意識を失いかける直前にイヨさんに指示を出す。それによって僕はまたイヨさんの近くに移動する。ルドーさんとの接触が解除されたことによって僕の『電気鎧armor第三形態third』がまた復活する。これでまだ戦える


「・・・すぐに復活するとはなんて魔力量なんだ」
「そんなに多くないよ」


腕を前に出して構える。


「何をするつもりなのかは知らないけど私に君の魔法は効かないよ」
「・・・」


でも吸収するのはあくまで電気だけだ。それでも僕が持っていた電気が一度にすべて吸収されなかったということはあの服に移った後もわずかながら電気は吸収されないで止まっているのだろう。要はあれだ。ご飯を食べてもすぐに消化されないみたいな。つまり今、ルドーさんは僕の魔力を帯びた電気を纏っていることになる。あのドラゴンとの戦いを思い出せ


遠隔起動remote
「ぐわああ」


狙い通りルドーさんは爆発する。要は一時的にショートを起こさせるようなものだ。ドラゴンのときは極限状態だったから暴走させたけど今は落ち着いて考えることができたのでショートさせて軽い爆発にすることができる。これなら電気とは無関係の魔法になるので防ぐことができないだろう


「・・・ばか、な」
「装備に頼りすぎなんだよ」


イフリート、あいつの意識はまだ残ってる?『え?多分ないんじゃないかしら知らないけど。

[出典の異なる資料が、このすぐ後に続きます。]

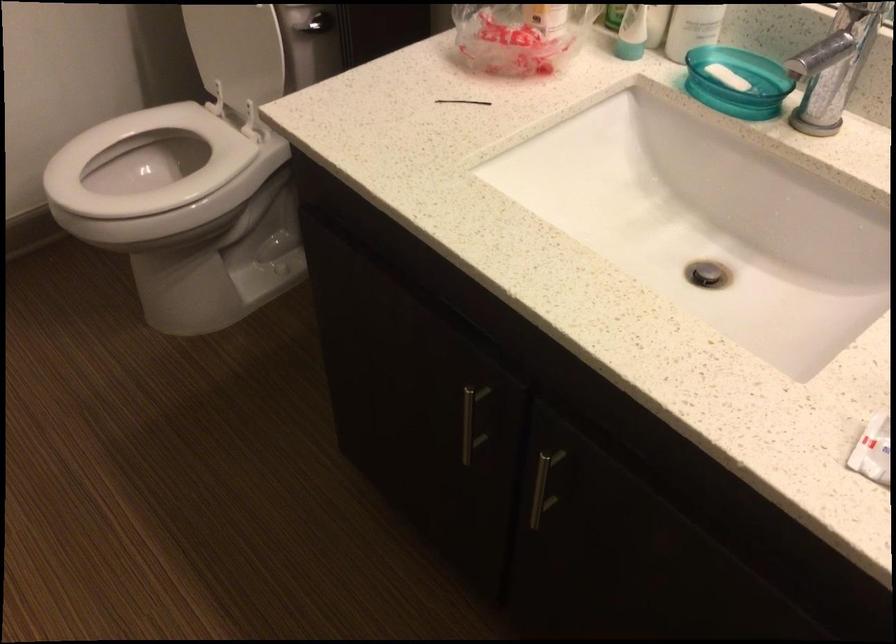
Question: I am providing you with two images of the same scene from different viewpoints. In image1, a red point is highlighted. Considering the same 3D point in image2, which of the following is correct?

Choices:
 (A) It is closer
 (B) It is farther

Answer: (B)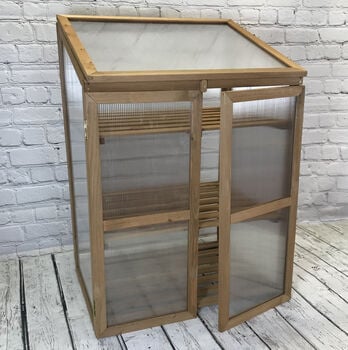
Identify the location of hinges on left door. Image resolution: width=348 pixels, height=350 pixels. (92, 307), (84, 133).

でも倒れたってそういうことでしょ?』まあそうなんだけどね。ルドーさんに恐々近づいて・・・あ


「イヨさん服とるの手伝って・・・ってごめん」
「関係ありません」


テキパキと慣れた手つきで服を脱がせていく。ねえ女性が男性の服をむしり取るってなんか嫌じゃないの?嫌というか・・・いやまじで僕の今の発言場所によってはセクハラ発言になりかねなかったからね。僕が外せば『電気鎧armor第三形態third』の分が吸収されて倒れてしまうところだった


「手馴れてるんだね」
「まあ夜伽とか」
「ごめんそれ以上言わないで」


こいつら一体彼女たちに何をさせているんだよ。お前ら普通にそれ犯罪だからな。合意なんて取っていないだろうし


「フフっ」
「どうしたのイヨさん」


思わず憤りから表情が硬くなった僕をみて笑いだす。いや僕そんなにおかしなことを笑われるようなことを言った覚えないんですけどね


「ミライさんって本当に私たちを人間として扱ってくれるのですね。さすがに冗談ですよ」
「そ、そっか」
「ですが、私は別に裸をみてもとくに何も思いませんよ?」
「えぇ・・・」


クローンですからって言われてもねぇ。ブラックジョークにしか聞こえないですけど。これもしかして笑うところだったかな?だったらちょっと申し訳ないことをしてしまったかな。


「『放電thunder』これで意識が戻っても体の痺れからまともに動くことできないだろう」
『完璧なまでに死体蹴りするわね。死んでいないけど』


そんなこと言ってやるなって・・・って死体といえば


「ムツキさん!」
『あんたも似たようなもんじゃないのよ』


さっき僕をかばって倒れてしまったのを少しだけ忘れてしまっていた。でも今はどうなったんだろうか。慌てて駆け寄る。ミナさんが傷口に手を当てて止血をしようとしてくれているけどでてくる血の勢いがやばい。てかもはや赤というよりもどす黒い色をしているんだけど。てかこれどれだけの血が失われている?人間て確か血液を30%失ってしまったらダメなんだろ?


「・・・私はこれまでのようね」
「ムツキ!」
「ミナ、フタバ、ごめんね。希望が見つかったっていうのに・・・私はすぐに死んじゃうなんて」
「・・・」
「ムツキお姉ちゃん・・・」
「ムツキさん」


呼びかけたはいいものの続きを言おうとしたら詰まってしまう。僕が一体何を言えるというのか。できることを探すかのごとく僕はムツキさんの手を握る。逆に言えばこれしか…これしかできない。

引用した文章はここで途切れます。